Financé par la Banque africaine de développement, le projet CHEMS vise à faciliter le financement d’installations photovoltaïques destinées à l’autoconsommation des petites et moyennes entreprises. L’initiative devrait contribuer à réduire leur facture énergétique et à renforcer leur compétitivité, mais ses modalités financières et son calendrier de déploiement restent encore à préciser.
L’Agence nationale pour la maîtrise de l’énergie (ANME) a organisé, jeudi 6 août 2026 à Tunis, l’atelier de lancement officiel du projet CHEMS, consacré au développement de l’énergie solaire photovoltaïque au profit des petites et moyennes entreprises tunisiennes.
Financé par la Banque africaine de développement (BAD), ce projet entend mettre en place un mécanisme d’appui au financement des installations photovoltaïques destinées à l’autoconsommation des PME. Il s’inscrit dans le cadre de la politique nationale de transition énergétique et de soutien à l’investissement dans les énergies renouvelables.
L’atelier a réuni des représentants du ministère de l’Industrie, des Mines et de l’Énergie, du ministère de l’Économie et de la Planification, de la Société tunisienne de l’électricité et du gaz (STEG), de la Banque africaine de développement, du Conseil bancaire et financier (CBF) et de la Société tunisienne de garantie.

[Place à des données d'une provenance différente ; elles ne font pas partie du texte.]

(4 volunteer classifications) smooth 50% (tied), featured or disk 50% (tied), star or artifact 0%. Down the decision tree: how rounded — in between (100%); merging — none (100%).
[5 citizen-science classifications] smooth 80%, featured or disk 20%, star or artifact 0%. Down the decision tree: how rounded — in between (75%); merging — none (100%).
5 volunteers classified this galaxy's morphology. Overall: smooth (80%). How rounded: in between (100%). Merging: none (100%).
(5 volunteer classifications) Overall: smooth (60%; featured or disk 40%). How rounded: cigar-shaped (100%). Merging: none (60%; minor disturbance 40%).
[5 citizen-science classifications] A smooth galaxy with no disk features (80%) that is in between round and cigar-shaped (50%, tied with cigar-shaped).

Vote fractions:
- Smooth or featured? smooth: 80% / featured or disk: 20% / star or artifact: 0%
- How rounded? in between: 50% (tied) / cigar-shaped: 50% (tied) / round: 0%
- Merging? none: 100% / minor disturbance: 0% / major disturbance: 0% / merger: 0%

Des institutions financières participantes, des PME, des bureaux d’études, des entreprises spécialisées dans l’énergie solaire ainsi que plusieurs partenaires techniques et institutionnels ont également pris part à cette rencontre.

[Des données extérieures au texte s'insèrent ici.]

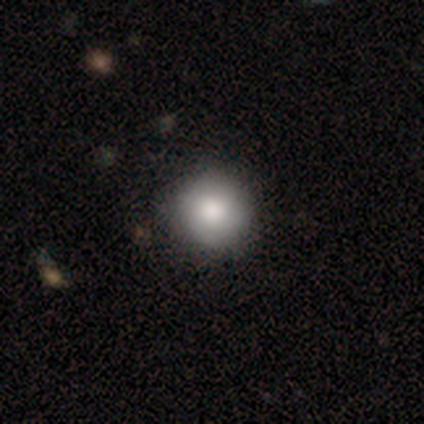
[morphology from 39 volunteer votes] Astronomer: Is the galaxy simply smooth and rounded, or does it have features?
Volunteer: smooth — 74%.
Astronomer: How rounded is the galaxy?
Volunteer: round — 93%.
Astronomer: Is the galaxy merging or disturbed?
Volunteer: none — 69%.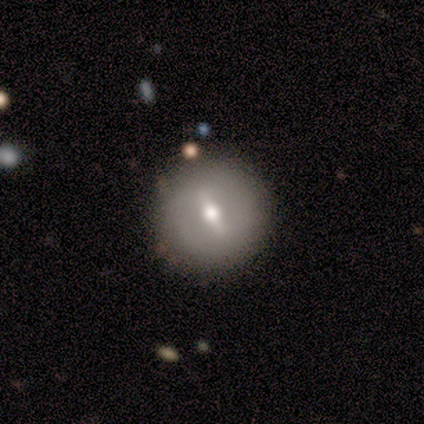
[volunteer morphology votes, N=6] Smooth or featured? 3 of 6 (50%, tied with featured or disk) said smooth. How rounded? 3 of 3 (100%) said round. Merging? 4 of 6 (67%) said none.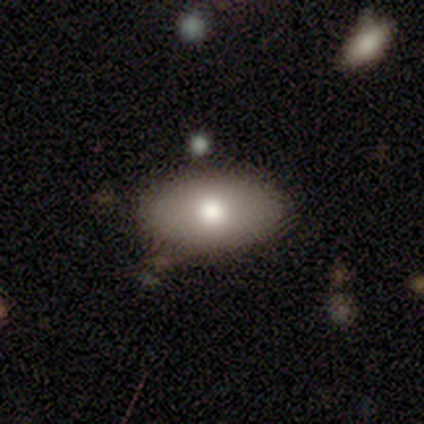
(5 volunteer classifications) Volunteers were most divided on "how rounded": in between: 75%, cigar-shaped: 25%, round: 0%. More confident: smooth or featured — smooth (80%); merging — none (80%).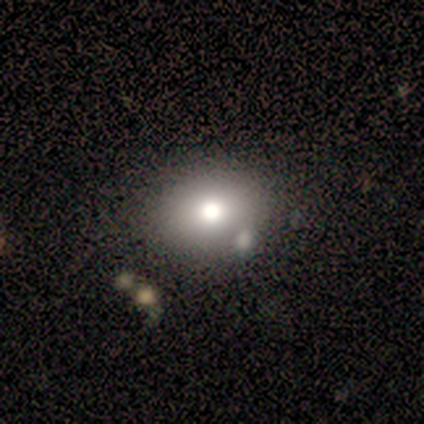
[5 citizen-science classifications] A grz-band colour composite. It shows a smooth galaxy with no disk features (100%) that is round (60%). Merging: none (80%).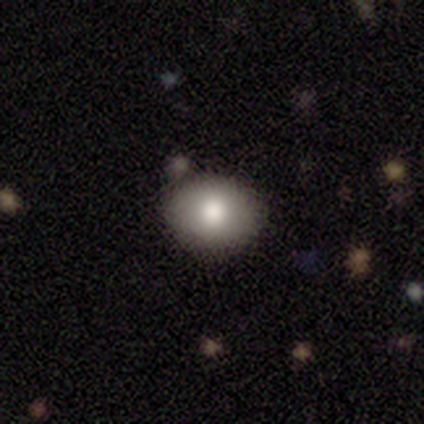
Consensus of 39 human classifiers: A smooth galaxy with no disk features (95%) that is in between round and cigar-shaped (68%). Merging: none (67%).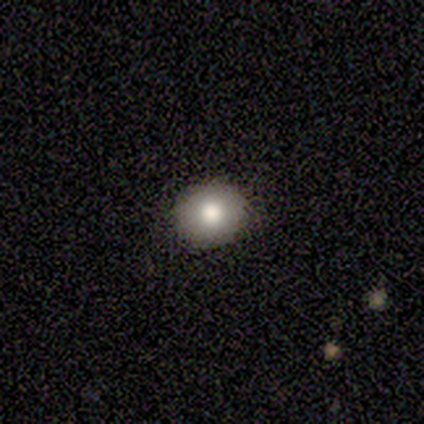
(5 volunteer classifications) This is clearly a smooth galaxy (80%). How rounded: likely round (75%). Merging: clearly none (100%).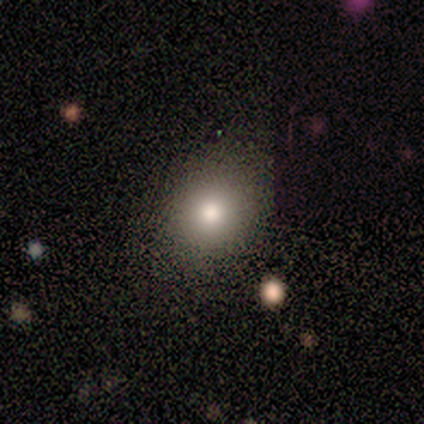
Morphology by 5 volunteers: Smooth or featured? 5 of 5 (100%) said smooth. How rounded? 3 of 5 (60%) said in between. Merging? 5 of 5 (100%) said none.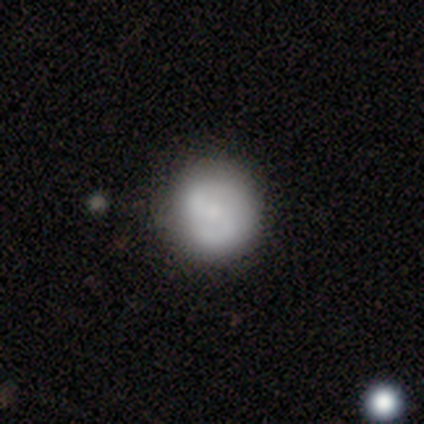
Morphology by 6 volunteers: A smooth galaxy with no disk features (50%, tied with featured or disk) that is round (100%).

Vote fractions:
- Smooth or featured? smooth: 50% (tied) / featured or disk: 50% (tied) / star or artifact: 0%
- How rounded? round: 100% / in between: 0% / cigar-shaped: 0%
- Merging? none: 100% / minor disturbance: 0% / major disturbance: 0% / merger: 0%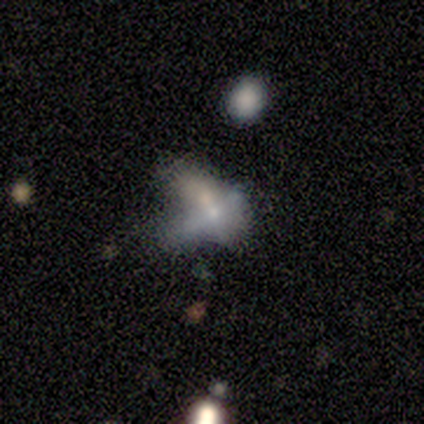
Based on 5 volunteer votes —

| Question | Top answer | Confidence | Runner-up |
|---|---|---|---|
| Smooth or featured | featured or disk | 80% | star or artifact (20%) |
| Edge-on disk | no | 75% | yes (25%) |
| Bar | no | 100% | — |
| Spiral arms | no | 100% | — |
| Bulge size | small | 67% | moderate (33%) |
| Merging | merger | 75% | major disturbance (25%) |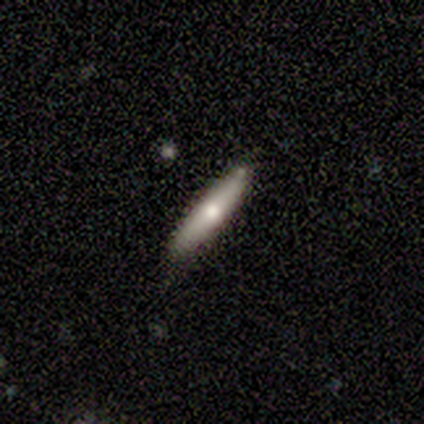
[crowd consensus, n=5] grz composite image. It shows a smooth galaxy with no disk features (60%) that is cigar-shaped (100%). Merging: none (100%).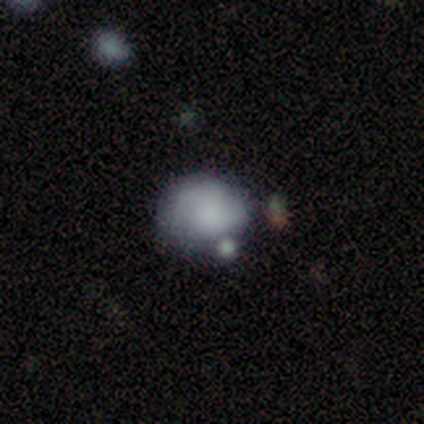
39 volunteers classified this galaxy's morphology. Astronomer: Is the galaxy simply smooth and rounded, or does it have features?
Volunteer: smooth — 62%.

Réduire les coûts énergétiques des PME
Lors de l’ouverture des travaux, le directeur général de l’ANME, Nafaa Baccari, a indiqué que le projet CHEMS avait pour objectif d’instaurer un mécanisme facilitant le financement de projets de production d’électricité solaire photovoltaïque destinée à l’autoconsommation des petites et moyennes entreprises.

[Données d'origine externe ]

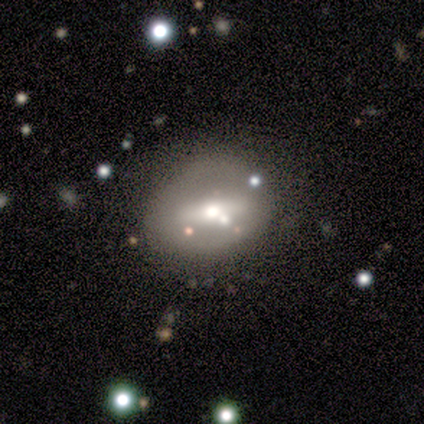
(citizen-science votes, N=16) Morphology: type=featured or disk (62%); edge-on=no (100%); bar=strong (50%); spiral arms=no (100%); bulge=moderate (80%); merging=none (80%).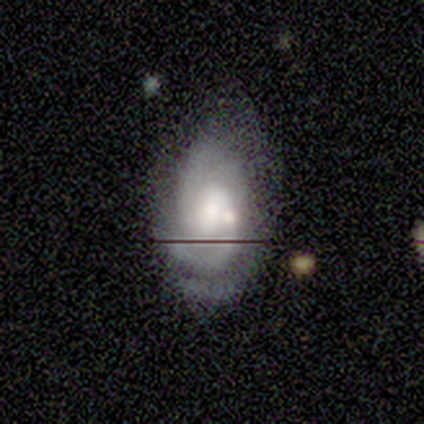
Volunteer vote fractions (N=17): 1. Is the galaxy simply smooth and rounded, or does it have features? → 71% featured or disk, 29% smooth, 0% star or artifact.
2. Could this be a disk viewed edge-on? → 92% no, 8% yes.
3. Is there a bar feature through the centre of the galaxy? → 55% weak, 27% no, 18% strong.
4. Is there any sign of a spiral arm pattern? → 91% yes, 9% no.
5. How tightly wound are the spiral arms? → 70% medium, 30% tight, 0% loose.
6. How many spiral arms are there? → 60% 2, 20% can't tell, 10% 1, 10% 3, 0% 4, 0% more than 4.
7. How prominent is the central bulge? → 45% moderate, 36% large, 18% small, 0% dominant, 0% none.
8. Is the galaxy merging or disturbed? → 53% none, 41% minor disturbance, 6% merger, 0% major disturbance.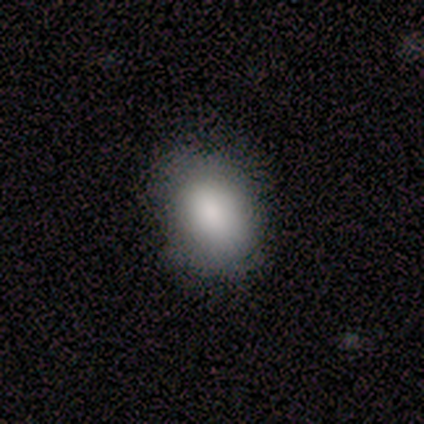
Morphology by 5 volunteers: A smooth galaxy with no disk features (80%) that is in between round and cigar-shaped (75%). Merging: none (100%).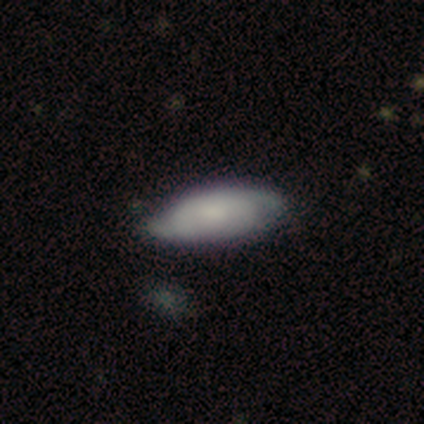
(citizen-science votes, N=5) Overall: smooth (60%; featured or disk 40%). How rounded: in between (100%). Merging: none (60%; minor disturbance 40%).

Le dispositif doit ainsi permettre aux entreprises bénéficiaires de produire une partie de l’électricité nécessaire à leurs activités, de réduire leur dépendance à l’égard du réseau et de mieux maîtriser leurs charges énergétiques.
Pour les PME, souvent plus sensibles à la hausse des coûts de production que les grandes entreprises, l’accès au financement constitue toutefois l’un des principaux obstacles à l’investissement dans le photovoltaïque. Le coût initial des équipements, les exigences de garanties bancaires et les délais de récupération de l’investissement peuvent freiner la réalisation des projets, même lorsque leur rentabilité à moyen terme est établie.
En associant les autorités publiques, la BAD, les établissements financiers, la Société tunisienne de garantie et les opérateurs techniques, le projet CHEMS cherche précisément à construire une chaîne de financement mieux adaptée aux capacités et aux besoins des PME.
Un enjeu de compétitivité et de transition énergétique
Au-delà de la réduction de la facture d’électricité, le développement de l’autoproduction solaire peut améliorer la compétitivité des entreprises tunisiennes en limitant leur exposition à l’évolution des coûts énergétiques.
Cette transition revêt également une importance croissante pour les entreprises exportatrices. La réduction de l’empreinte carbone des procédés de production devient progressivement un facteur d’accès aux marchés internationaux, notamment européens, et un critère de sélection pour certains donneurs d’ordre et partenaires financiers.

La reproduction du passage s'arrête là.